一つひとつ手作業で、けん玉をチャーミングに
カラフルに色付いたけん玉が目を引く。花や動物などのイラストやハンダゴテを使うウッドバーニングで描かれたデザインなど、目にしたことのないけんと玉が並ぶ。無機質なけん玉をチャーミングに“変身“させたのは、ニコニコと笑顔の絶えないイラストレーターのほそいまさこさんだ。
ほそいさんは約十年前、勤務先でけん玉を作る職人の姿を見て「こんなに一生懸命作っているのだから、注目されるものにしたい」と思い立ち、けん玉に絵の具や塗料でイラストを描きSNSにアップするようになった。当時、海外でけん玉がブームだったこともあり「めちゃくちゃ売れるようになったわけではないけど、企業からの依頼でコラボ商品を描いたこともあった」と言う。けん玉界には今も、世界中に彼女のファンがいると聞く。
当初はペイントだけだったが、けん玉は遊び続けると傷が付いたり色が剝げたりする。「それでもけん玉は飾るより遊んでほしい」と願い、色の剝げないウッドバーニングでのデザインも制作するようになった。一つひとつ手作業。下書きもしないそうだ。

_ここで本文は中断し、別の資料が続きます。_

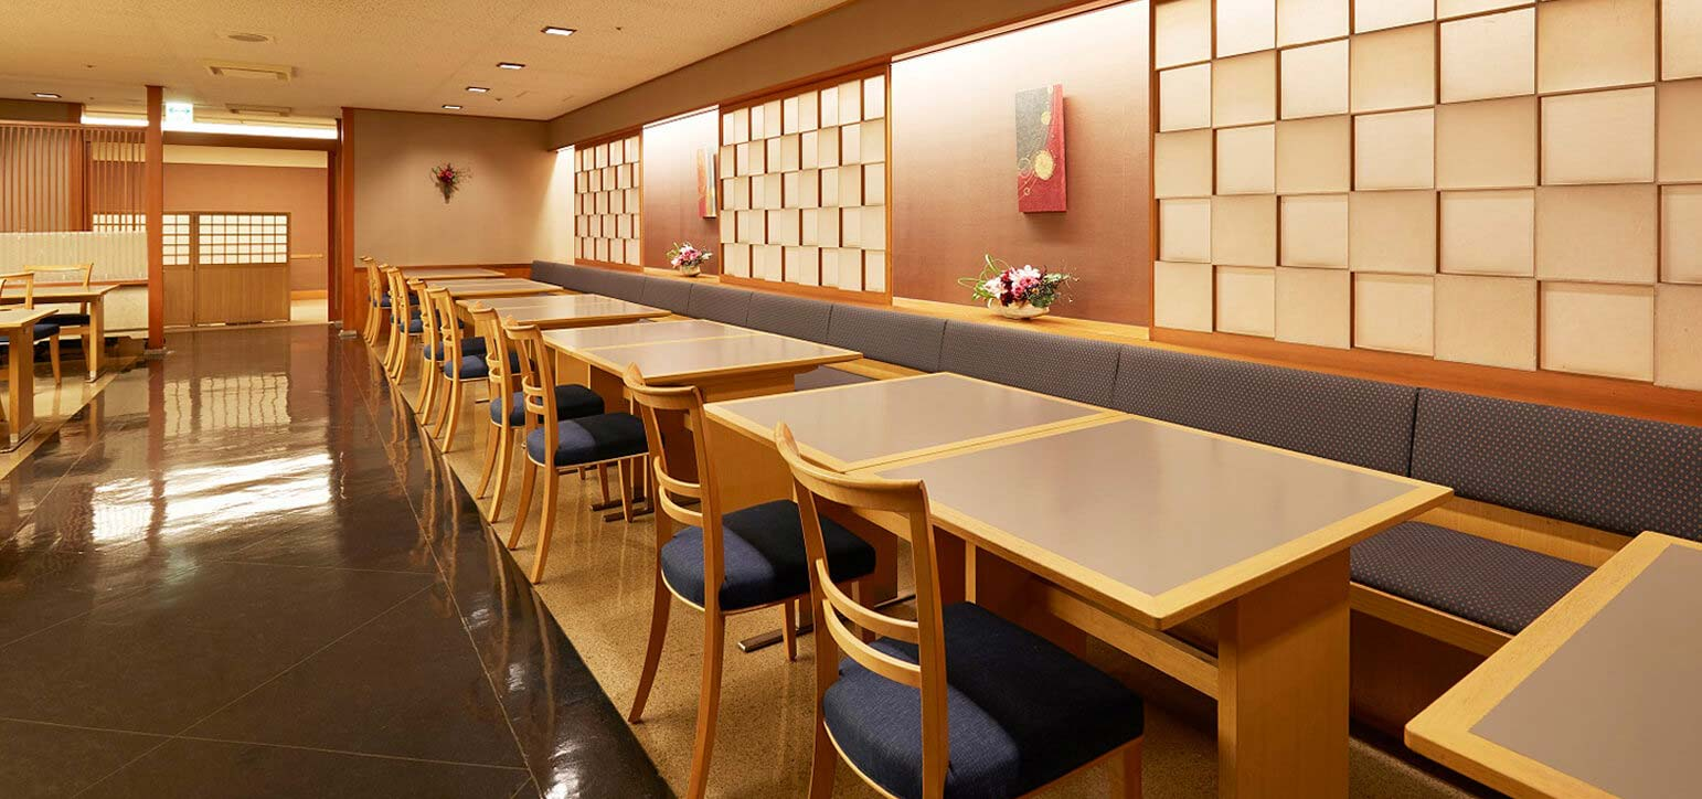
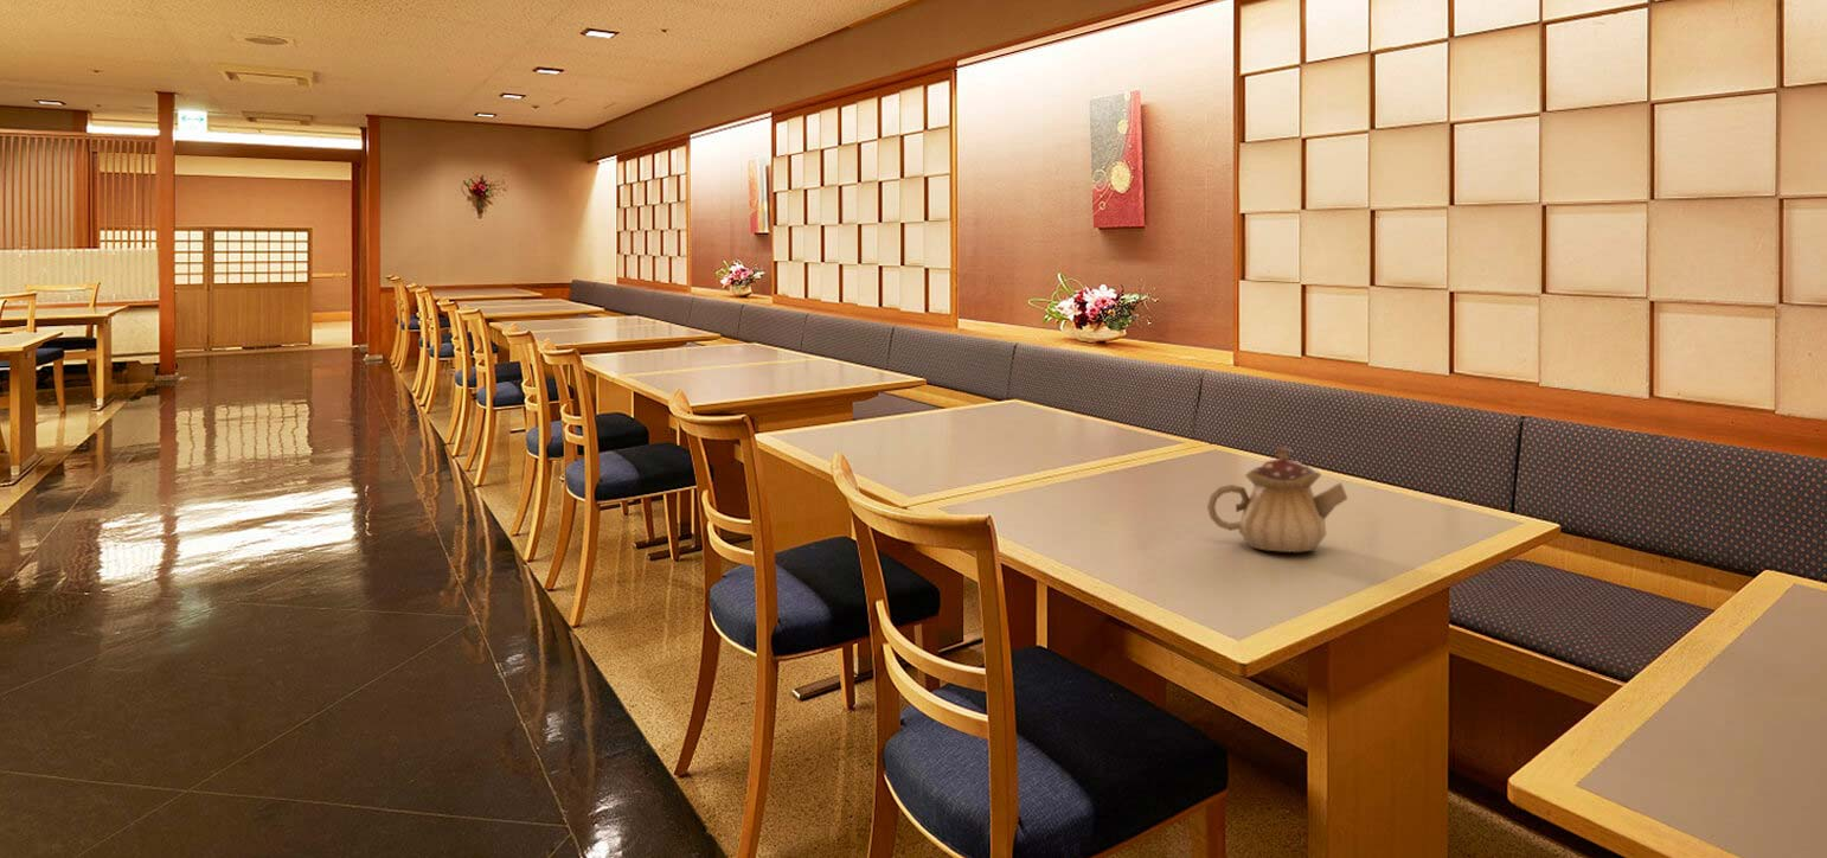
+ teapot [1206,444,1348,553]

以前の勤務先を辞めた現在も、けん玉ショップの店長として毎日けん玉と過ごす。土日の店内は、朝からプレイヤーたちが集い、初対面であってもプレーを通じて交流が始まる。「けん玉1本でみんながつながる空間にいるのが楽しい」と、好きなものに囲まれた日常を満喫する。
ほそいまさこ(40)
広島市西区在住。イラストレーター。廿日市市のKendama Shop yume 店長も勤めながら、インスタでイラストをアップするなど活動している。